Porque Dios no mandó su Hijo al mundo para juzgar al mundo, sino para que el mundo se salve por él. (Jn 3,17)
Con mucha facilidad nos dedicamos a veces a juzgar al mundo. Nos quejamos porque el mundo no escucha la voz de Dios, porque por eso no hay paz y el pecado se extiende por todas partes.
Tal vez juzgamos y condenamos, muchas veces sin saber los dramas que se esconden detrás de muchos pecados. Como leemos en el Evangelio, eso no es lo que hace Dios.

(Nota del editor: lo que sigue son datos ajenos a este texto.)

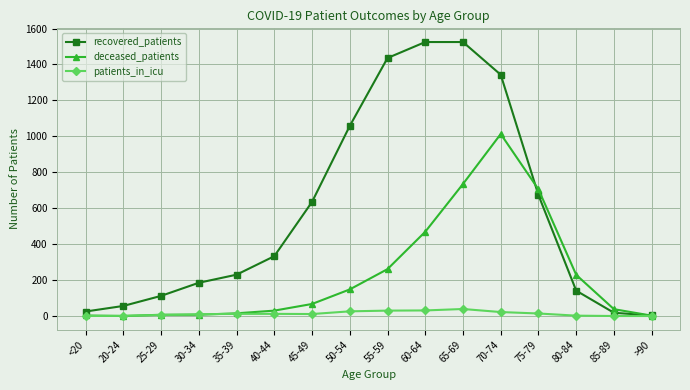

What is the average value of the patients_in_icu series?

14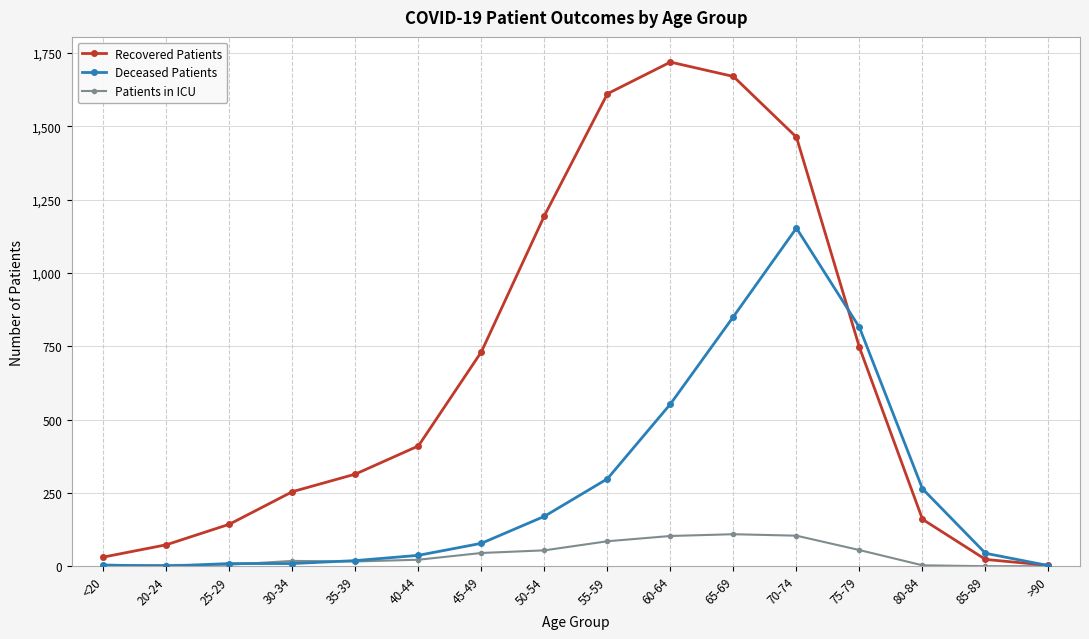

List the series in order of their peak value, lowest first.

Patients in ICU, Deceased Patients, Recovered Patients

Dios envió a su Hijo pero no para juzgar. Dios conoce el drama que supone el pecado y no puede ser simplemente un juez, porque es sobre todo un padre que ama a sus hijos y como Padre lo que busca es el bien de sus hijos. El mundo ha sido creado por él y por eso no quiere la perdición del mundo sino la salvación. Para eso ha enviado a Cristo, para salvar al mundo. La historia humana se ha convertido en historia de Salvación: Hemos experimentado el pecado y el dolor que supone estar lejos de Dios, hemos conocido a Jesucristo, el Salvador y sabemos que ha pagado el precio de su sangre para salvar al mundo del mal. Finalmente hemos recibido el Espíritu Santo para continuar esta historia de la Salvación hasta que el Señor vuelva.
A lo largo de la historia Dios se ha revelado como Padre, Hijo y Espíritu Santo. Por una parte nos revela su misterio y por otro lado nos hace entender que todo es mucho más de lo que podemos alcanzar a comprender.
Bendito y alabado seas mi Señor y Dios Padre que me has dado el don de la vida y me has concedido estar a tu servicio para conocerte y amarte.
Bendito y alabado seas mi señor y Dios Jesucristo, Hijo único de Dios, que has venido a este mundo y te has acercado a mí para librarme del pecado y acercarme a tu santidad.
Bendito y alabado seas mi Señor y Dios Espíritu Santo que me llenas de la sabiduría y del amor divino para que yo sea testigo, en medio de la gente, de este inmenso don.